Quoted text >>
** Start **

Now all of that takes us to the year 2000 when Yasser Arafat was here in America. And he was meeting with President Bill Clinton at Camp David with Ehud Barak, the prime minister of Israel at that time. They were trying to hammer out an agreement, and our president correctly said, “Well, the Temple Mount is the place where two Jewish temples stood. And Yasser Arafat said, “Well, I don’t believe that there were any Jewish temples.” And so I guess there was a little bit of diplomacy that took place, and the State Department evidently issued a statement later saying that it was neutral regarding whether or not the temples had been built there on the Temple Mount.

What Yasser Arafat began, which I didn’t know about, is the teaching of temple denial. And that is what is being taught now in the Palestinian territories, in academia and in various discussions. And in order to make sure that any evidence that might indicate the temples, a couple of years ago bulldozers began to go to the Temple Mount, and they took a lot of earth and not only disturbed it, but they moved it to a place that is really north, the northern part outside the city walls, of course. You remember the Kidron Valley? Well, it’s at the far end of the Kidron Valley. It’s still at the base of the Mount of Olives, but a long, long way from the city of Jerusalem. And there Israeli archeologists have been sifting through this and discovering some artifacts that indeed continue to confirm the fact that there were temples there in the temple periods that existed on that mount.

Now the question that you may ask is, “How is Yasser Arafat able in a single sentence to wipe out a thousand years of Jewish history, Jewish history that was agreed on not just by the Jewish scholars, but actually Muslim scholars as well?” They believed in the existence of the two temples throughout many centuries of their existence, and yet today, the claim of the Jews to the Temple Mount is being denied.

** End **

Extracted information >>
** Start **

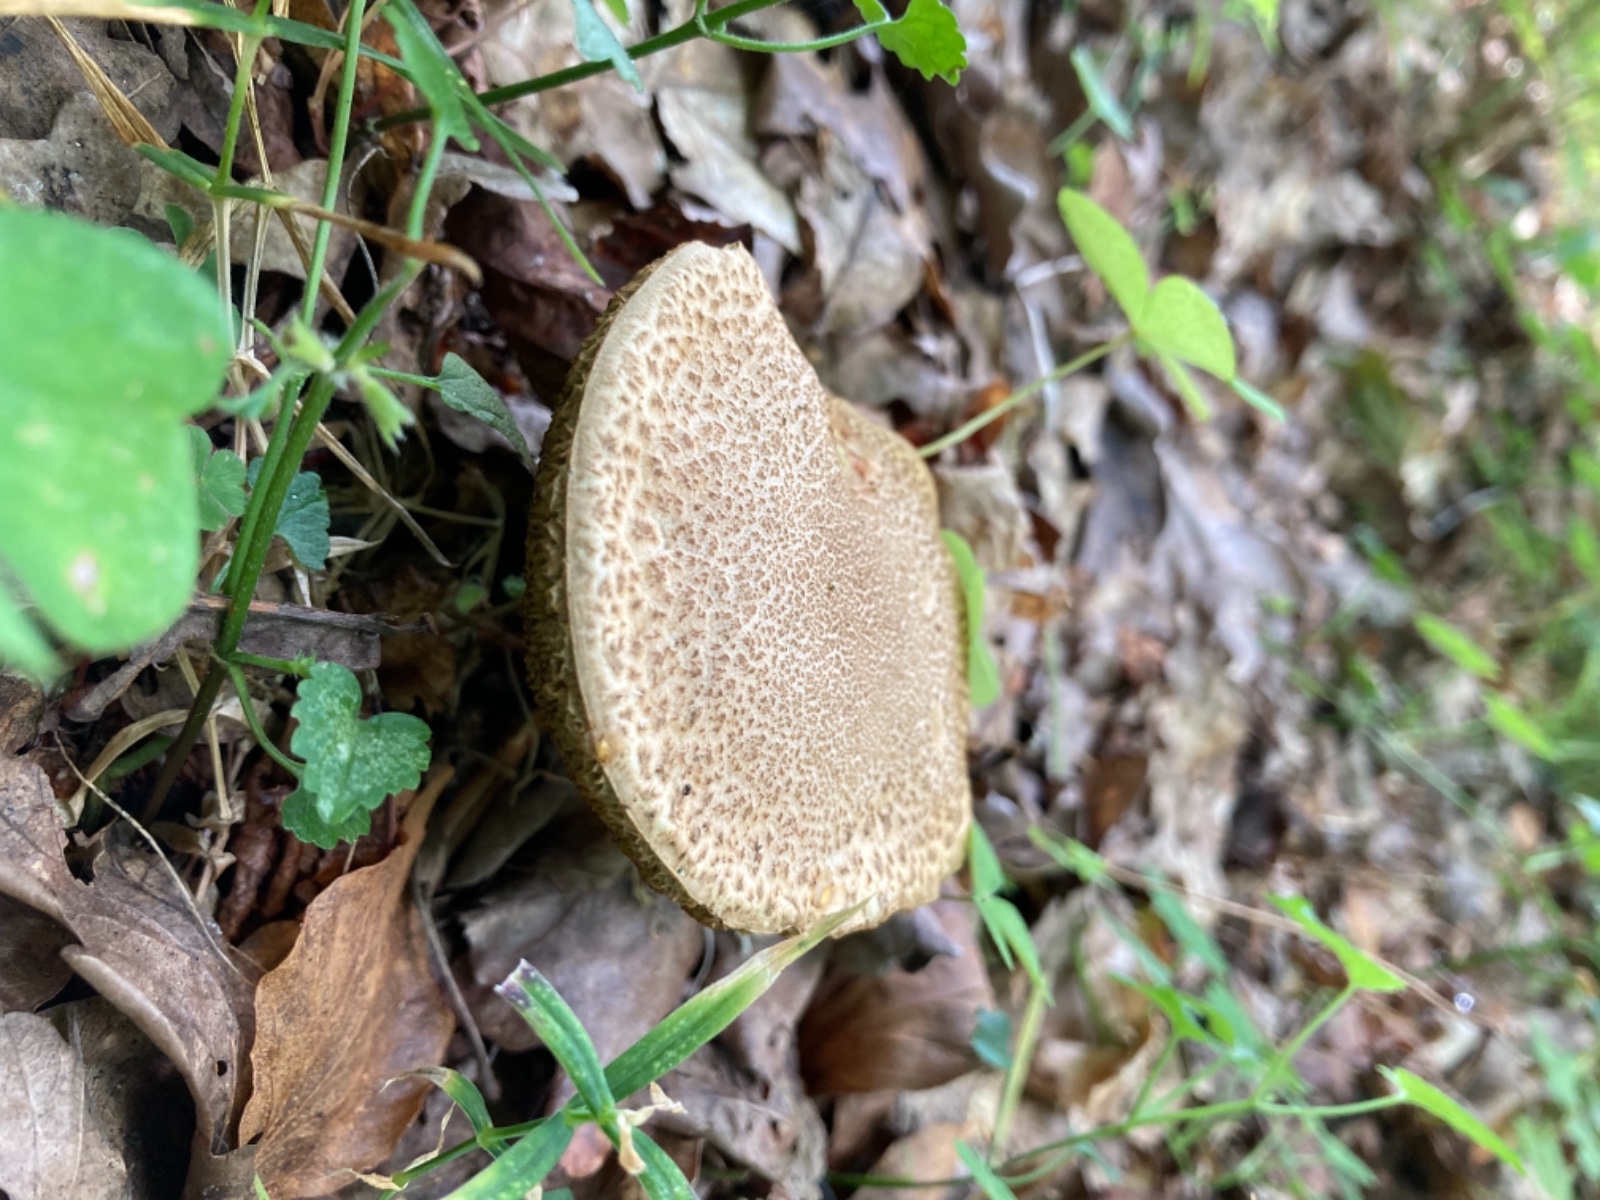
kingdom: Fungi
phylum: Basidiomycota
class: Agaricomycetes
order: Boletales
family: Boletaceae
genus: Xerocomellus
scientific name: Xerocomellus porosporus
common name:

** End **

Work to complete >>
**a)** For each statement below, say whether it agrees with the passage on temple denial, answering yes or no and quoting the words of the text that decide it. (i) The State Department stated that it was neutral on whether the temples had been built on the Temple Mount. (ii) The earth removed from the Temple Mount by bulldozers was taken to a place south of the city. (iii) Muslim scholars historically denied that the two temples had existed.
**b)** From the entries, extract the lines running from the one that contains "order: Boletales" through the end of the entries, including both ends, and reproduce them verbatim.

Correct answers >>
**a)**
(i) Yes: "the State Department evidently issued a statement later saying that it was neutral regarding whether or not the temples had been built there on the Temple Mount."
(ii) No: "they moved it to a place that is really north, the northern part outside the city walls, of course."
(iii) No: "They believed in the existence of the two temples throughout many centuries of their existence"

**b)**
order: Boletales
family: Boletaceae
genus: Xerocomellus
scientific name: Xerocomellus porosporus
common name:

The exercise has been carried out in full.